Le jeune réalisateur fait preuve d’une bonne maîtrise du langage cinématographique, avec une mise en scène qui dérange et désoriente le spectateur, en phase avec le sujet choisi. On est précipité sans préambule dans une des journées type de Charlie, le protagoniste du film, qui semble ne penser qu’à trouver de quoi se » shooter » avec ses deux copains. Il reste insensible aux reproches de sa mère, inquiète de la disparition de son frère aîné, autant qu’aux demandes de la fille-mère qui cherche elle aussi ce frère qui lui doit de l’argent pour le soutien de son enfant. Le réalisateur évite avec bonheur les clichés, à travers une construction narrative qui suggère plutôt qu’explique : le spectateur doit se confronter à un personnage dont il ne saisit ni les motivations ni les causes de son malaise. Charlie semble quant à lui ne savoir se confronter ni avec sa vie ni avec celle de ses proches. C’est dans ce dédoublement dans l’écriture aussi bien que dans les personnages qui donne au film sa vitalité et son originalité.

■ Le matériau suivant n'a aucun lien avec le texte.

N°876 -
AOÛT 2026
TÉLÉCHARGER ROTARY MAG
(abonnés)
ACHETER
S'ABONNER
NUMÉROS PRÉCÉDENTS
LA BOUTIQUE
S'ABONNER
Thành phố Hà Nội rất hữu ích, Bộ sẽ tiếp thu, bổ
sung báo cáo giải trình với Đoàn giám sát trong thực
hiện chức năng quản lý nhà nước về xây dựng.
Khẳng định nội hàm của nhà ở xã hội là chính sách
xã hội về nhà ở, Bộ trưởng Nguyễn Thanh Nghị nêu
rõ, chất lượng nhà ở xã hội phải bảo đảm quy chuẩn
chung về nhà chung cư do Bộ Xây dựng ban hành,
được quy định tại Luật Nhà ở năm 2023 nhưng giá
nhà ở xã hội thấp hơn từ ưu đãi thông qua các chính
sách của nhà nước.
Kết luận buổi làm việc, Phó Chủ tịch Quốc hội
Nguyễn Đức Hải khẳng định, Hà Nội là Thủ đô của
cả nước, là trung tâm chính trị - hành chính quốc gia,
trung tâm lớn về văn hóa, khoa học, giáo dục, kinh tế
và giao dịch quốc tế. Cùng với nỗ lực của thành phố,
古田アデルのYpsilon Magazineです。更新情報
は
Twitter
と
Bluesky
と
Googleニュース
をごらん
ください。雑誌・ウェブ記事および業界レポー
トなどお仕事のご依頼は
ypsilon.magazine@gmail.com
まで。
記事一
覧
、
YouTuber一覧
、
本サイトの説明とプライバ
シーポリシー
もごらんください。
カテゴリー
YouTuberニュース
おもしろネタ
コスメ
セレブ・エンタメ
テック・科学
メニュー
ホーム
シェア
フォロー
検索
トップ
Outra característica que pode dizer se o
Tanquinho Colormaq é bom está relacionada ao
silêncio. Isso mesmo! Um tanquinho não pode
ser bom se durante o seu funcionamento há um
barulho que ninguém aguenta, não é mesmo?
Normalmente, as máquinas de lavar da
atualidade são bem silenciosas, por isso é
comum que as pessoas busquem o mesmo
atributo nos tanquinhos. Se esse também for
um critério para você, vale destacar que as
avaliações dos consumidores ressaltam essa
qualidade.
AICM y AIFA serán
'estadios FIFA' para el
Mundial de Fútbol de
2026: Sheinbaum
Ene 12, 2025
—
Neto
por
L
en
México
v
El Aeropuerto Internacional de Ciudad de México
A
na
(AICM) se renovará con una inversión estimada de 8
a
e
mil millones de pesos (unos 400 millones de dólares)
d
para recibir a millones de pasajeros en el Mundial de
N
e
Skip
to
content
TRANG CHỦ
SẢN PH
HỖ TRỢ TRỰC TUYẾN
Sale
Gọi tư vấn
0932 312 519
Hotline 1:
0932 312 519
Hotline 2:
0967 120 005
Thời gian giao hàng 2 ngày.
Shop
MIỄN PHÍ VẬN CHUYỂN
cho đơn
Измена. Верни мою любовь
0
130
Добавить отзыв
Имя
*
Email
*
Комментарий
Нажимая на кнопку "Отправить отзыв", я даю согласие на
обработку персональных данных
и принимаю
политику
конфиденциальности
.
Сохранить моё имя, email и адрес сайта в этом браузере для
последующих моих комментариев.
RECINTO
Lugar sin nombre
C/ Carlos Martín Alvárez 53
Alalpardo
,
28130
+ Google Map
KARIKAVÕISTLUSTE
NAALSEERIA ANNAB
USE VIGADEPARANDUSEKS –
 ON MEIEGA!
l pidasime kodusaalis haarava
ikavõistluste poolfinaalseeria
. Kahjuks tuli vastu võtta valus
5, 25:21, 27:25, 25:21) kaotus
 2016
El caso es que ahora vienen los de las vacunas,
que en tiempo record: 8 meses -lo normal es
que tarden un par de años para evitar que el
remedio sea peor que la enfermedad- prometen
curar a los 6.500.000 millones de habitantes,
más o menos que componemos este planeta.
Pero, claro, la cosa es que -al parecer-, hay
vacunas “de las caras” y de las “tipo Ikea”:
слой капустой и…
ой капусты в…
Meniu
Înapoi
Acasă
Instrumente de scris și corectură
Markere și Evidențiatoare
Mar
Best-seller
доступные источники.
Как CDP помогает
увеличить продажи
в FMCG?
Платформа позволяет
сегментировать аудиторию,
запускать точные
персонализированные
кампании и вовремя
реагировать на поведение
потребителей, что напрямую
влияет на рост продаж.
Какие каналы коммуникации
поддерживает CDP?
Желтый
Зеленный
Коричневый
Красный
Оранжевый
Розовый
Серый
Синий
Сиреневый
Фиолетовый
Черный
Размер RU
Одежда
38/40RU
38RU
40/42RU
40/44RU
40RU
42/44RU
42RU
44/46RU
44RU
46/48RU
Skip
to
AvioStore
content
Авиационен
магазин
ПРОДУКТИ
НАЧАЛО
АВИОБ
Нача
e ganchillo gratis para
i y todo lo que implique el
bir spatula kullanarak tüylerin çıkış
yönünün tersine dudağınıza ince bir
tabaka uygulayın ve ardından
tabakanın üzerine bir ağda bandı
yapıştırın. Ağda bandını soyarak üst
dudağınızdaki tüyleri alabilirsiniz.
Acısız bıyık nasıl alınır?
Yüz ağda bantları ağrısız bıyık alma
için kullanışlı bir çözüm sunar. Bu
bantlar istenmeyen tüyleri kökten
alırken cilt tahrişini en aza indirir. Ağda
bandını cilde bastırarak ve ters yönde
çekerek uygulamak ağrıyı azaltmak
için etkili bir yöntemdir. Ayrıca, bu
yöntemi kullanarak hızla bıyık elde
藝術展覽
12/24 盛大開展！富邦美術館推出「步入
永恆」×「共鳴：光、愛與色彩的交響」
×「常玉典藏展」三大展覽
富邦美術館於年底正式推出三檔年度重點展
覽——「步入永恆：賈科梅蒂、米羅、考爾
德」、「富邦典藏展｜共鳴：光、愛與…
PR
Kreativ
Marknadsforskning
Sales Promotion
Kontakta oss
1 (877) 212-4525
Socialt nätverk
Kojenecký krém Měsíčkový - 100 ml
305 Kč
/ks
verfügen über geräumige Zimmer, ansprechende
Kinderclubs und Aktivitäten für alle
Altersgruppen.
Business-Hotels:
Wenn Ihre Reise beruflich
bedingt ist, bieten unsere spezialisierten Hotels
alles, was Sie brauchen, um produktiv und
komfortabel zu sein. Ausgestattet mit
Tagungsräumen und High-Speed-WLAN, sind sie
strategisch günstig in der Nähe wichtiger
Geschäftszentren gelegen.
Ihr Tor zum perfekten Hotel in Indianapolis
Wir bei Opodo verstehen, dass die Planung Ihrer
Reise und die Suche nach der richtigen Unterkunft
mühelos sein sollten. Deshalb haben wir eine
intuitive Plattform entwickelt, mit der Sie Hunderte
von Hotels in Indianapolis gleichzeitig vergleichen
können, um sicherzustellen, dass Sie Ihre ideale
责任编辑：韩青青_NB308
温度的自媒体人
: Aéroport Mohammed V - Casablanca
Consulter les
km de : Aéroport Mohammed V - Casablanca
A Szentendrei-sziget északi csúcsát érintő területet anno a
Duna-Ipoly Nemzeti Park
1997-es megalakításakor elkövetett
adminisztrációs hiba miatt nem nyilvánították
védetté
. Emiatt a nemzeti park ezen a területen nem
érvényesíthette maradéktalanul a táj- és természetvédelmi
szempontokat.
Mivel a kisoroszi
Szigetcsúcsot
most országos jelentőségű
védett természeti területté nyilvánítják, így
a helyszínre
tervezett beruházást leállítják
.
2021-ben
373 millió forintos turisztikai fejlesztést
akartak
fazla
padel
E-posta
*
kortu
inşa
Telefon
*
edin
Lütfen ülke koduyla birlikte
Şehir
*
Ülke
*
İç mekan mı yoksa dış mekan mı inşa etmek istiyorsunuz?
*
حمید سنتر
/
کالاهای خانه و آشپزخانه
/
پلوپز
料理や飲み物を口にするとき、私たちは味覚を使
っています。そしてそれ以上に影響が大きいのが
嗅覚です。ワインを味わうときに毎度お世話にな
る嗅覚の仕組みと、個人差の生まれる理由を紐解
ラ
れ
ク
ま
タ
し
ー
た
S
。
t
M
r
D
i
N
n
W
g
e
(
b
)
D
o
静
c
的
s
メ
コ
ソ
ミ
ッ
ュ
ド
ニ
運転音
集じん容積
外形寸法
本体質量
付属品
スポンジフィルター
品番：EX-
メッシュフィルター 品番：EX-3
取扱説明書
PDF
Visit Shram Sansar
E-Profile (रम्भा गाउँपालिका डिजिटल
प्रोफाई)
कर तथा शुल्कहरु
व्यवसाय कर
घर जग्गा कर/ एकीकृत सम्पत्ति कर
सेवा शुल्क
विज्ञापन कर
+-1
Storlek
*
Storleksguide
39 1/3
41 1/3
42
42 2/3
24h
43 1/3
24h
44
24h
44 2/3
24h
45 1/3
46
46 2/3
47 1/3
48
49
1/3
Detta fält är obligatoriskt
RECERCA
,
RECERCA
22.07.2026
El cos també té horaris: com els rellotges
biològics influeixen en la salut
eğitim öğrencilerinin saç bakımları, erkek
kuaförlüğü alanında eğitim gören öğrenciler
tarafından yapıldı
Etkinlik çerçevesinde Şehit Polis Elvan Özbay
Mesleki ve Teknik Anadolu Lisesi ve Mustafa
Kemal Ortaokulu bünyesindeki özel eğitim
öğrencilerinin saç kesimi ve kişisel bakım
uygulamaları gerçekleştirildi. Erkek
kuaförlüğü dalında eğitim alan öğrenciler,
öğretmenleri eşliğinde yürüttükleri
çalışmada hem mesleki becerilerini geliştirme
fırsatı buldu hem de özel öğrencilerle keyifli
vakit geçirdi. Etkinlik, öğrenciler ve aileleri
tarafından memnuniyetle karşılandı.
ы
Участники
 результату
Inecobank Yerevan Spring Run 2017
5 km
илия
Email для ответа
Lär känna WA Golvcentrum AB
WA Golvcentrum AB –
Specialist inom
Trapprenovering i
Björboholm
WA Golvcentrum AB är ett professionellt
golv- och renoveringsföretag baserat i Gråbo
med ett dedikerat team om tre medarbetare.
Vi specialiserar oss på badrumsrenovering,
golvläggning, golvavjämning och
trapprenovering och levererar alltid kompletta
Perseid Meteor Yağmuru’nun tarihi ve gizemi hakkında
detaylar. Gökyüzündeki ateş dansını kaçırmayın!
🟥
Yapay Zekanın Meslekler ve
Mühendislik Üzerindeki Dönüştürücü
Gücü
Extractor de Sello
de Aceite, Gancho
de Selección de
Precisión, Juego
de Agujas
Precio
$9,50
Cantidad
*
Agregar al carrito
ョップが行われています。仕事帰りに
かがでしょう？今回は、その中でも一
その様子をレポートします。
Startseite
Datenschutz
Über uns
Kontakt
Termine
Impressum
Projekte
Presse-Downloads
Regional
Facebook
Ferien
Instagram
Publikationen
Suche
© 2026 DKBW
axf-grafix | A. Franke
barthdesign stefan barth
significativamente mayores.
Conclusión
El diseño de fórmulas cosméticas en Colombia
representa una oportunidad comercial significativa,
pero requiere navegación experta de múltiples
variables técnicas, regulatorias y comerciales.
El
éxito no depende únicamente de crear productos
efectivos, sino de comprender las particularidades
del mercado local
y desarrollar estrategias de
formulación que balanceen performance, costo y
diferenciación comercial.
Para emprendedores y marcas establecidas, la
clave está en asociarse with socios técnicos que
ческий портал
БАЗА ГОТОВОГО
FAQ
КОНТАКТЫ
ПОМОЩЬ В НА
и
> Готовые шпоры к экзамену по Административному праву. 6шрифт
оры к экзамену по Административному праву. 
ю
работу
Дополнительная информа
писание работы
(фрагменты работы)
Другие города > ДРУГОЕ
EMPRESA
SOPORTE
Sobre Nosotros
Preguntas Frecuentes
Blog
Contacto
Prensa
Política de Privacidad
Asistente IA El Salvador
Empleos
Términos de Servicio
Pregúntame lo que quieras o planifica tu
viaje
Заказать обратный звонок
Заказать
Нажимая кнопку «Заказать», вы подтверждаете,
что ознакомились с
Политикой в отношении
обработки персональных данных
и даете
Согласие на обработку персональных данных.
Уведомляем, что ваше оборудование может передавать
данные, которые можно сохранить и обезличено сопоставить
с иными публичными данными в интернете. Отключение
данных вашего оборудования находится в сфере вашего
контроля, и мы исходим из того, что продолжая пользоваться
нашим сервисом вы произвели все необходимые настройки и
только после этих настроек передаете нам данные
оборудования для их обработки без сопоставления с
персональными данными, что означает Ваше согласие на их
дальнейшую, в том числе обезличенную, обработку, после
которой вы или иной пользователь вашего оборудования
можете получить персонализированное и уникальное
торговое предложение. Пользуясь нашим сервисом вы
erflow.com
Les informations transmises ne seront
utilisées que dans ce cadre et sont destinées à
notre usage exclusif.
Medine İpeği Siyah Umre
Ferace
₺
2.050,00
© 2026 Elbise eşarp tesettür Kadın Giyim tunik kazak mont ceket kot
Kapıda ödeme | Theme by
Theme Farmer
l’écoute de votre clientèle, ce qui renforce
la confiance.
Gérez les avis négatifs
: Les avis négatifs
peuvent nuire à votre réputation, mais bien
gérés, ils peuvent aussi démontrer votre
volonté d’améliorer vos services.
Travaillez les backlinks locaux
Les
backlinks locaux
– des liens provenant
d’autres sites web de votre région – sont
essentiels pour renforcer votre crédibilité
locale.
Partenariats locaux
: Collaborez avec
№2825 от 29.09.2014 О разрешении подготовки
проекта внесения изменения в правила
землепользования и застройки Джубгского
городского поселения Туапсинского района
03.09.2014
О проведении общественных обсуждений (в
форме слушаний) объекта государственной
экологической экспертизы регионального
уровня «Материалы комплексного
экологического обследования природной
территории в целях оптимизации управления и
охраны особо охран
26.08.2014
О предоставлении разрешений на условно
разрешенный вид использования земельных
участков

Toutes les rencontres de Charlie lui rappellent son frère, figure absente qui devient peu à peu son double : l’apparente banalité d’un récit centré sur le quotidien de Charlie se transforme en un mécanisme d’horlogerie qui explose dans l’événement tragique avec la découverte de la mort du frère aîné. Le suicide de celui qui semblait devoir être la face positive de Charlie révèle un malaise plus diffus et profond, un déracinement existentiel évoquant la quête d’identité d’une Afrique du Sud qui elle aussi digère ses chocs. Une quête qu’on retrouve dans d’autres films sud-africains récents, comme le docudrame Conversations on a Sunday Afternoon de Khalo Matabane : à la dernière édition du Durban International Fim Festival (14-25 juin 2006), ces deux films ont gagné les prix du meilleur film et du meilleur court métrage sud-africains.